Increased activity in eurozone Gold derivatives strengthens that view. A 58% increase in notional value over a five-month period is not an ordinary uptick; it’s a repricing of faith in fiat-linked debt instruments. EUR 1 trillion marks a psychologically powerful number, but what’s less discussed—yet more pressing—is how much of that exposure is backed by counterparties who may not hold up if market stress deepens. Performance risk has re-entered the conversation after years of being dismissed as a back-office concern.

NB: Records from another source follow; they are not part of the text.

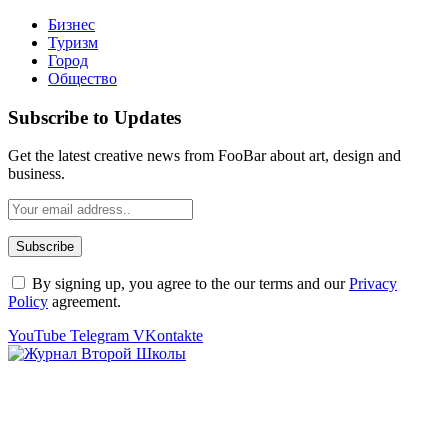
Бизнес
Туризм
Город
Общество
Subscribe to Updates
Get the latest creative news from FooBar about art, design and
business.
By signing up, you agree to the our terms and our
Privacy
Policy
agreement.
YouTube
Telegram
VKontakte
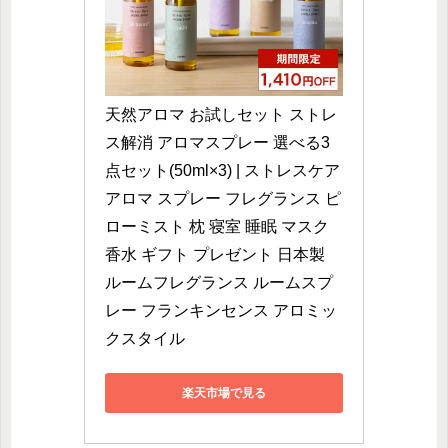
天然アロマ お試しセット ストレ
ス解消 アロマスプレー 選べる3
点セット(50ml×3) | ストレスケア 
アロマ スプレー フレグランス ピ
ローミスト 枕 寝室 睡眠 マスク 
香水 ギフト プレゼント 日本製 
ルームフレグランス ルームスプ
レー フランキンセンス アロミッ
クスタイル
楽天市場で見る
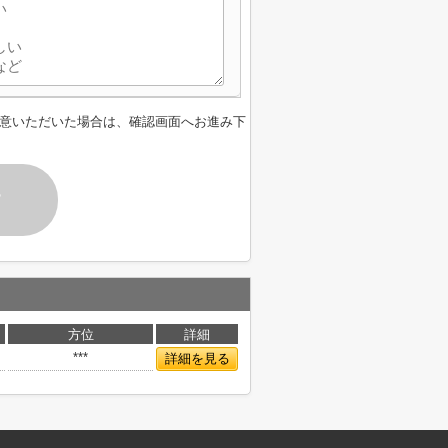
意いただいた場合は、確認画面へお進み下
す
方位
詳細
***
詳細を見る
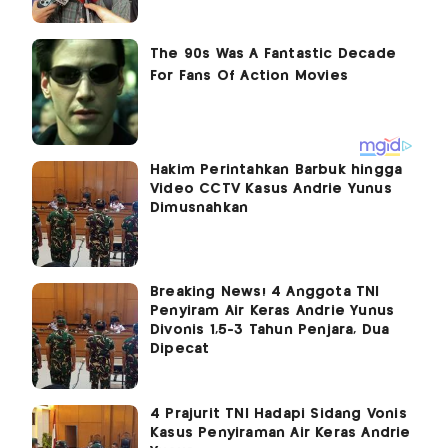
Hakim Perintahkan Barbuk hingga
Video CCTV Kasus Andrie Yunus
Dimusnahkan
Breaking News! 4 Anggota TNI
Penyiram Air Keras Andrie Yunus
Divonis 1,5-3 Tahun Penjara, Dua
Dipecat
4 Prajurit TNI Hadapi Sidang Vonis
Kasus Penyiraman Air Keras Andrie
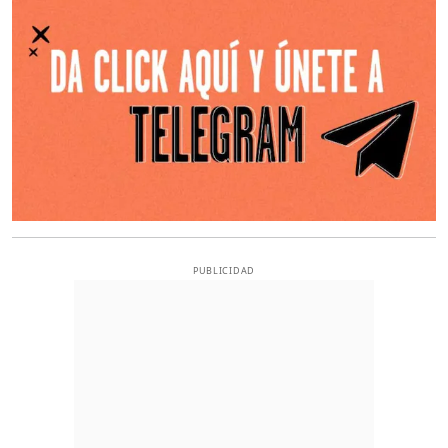
PUBLICIDAD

Rethinking Market Assumptions and Risks
From our standpoint, the spike in counterparty sensitivity belies a certain resignation that central policy levers are no longer enough to shore up conviction. The fact that Gold is being leaned on heavily again, even when real yields remain positive, flags a deeper distrust in duration-based safety. Traders would do well to not view these signals simply as short-term hedging behaviour; they reflect a build-up of pressure under the layer of daily volatility.
The assumption that traditional fixed income is the automatic choice in times of policy uncertainty no longer holds. As such, reliance on default risk analysis within derivatives becomes more than a checkbox exercise. In practical terms, pricing routes, quality of collateral, and execution continuity need to be revisited. There’s little room for blind optimism around margin efficiency.
Moreover, it would be wise to rethink assumptions around liquidity. Gold operates within a concentrated trading structure, where slippage and spread behaviour can change rapidly under volume stress. What seems liquid in calm times doesn’t always translate well once broader flows shift. This matters particularly for leveraged strategies and those carrying rolling contracts across expiry cycles.
There’s no need for outright retraction from directional opinions, but there’s also no excuse now for complacency around structural risk. Those adjusting positions across derivative instruments, especially with exposure linked to commodities like Gold, should approach each layer of the trade with fresh scrutiny. Not because the environment is new, but because its tolerances have narrowed.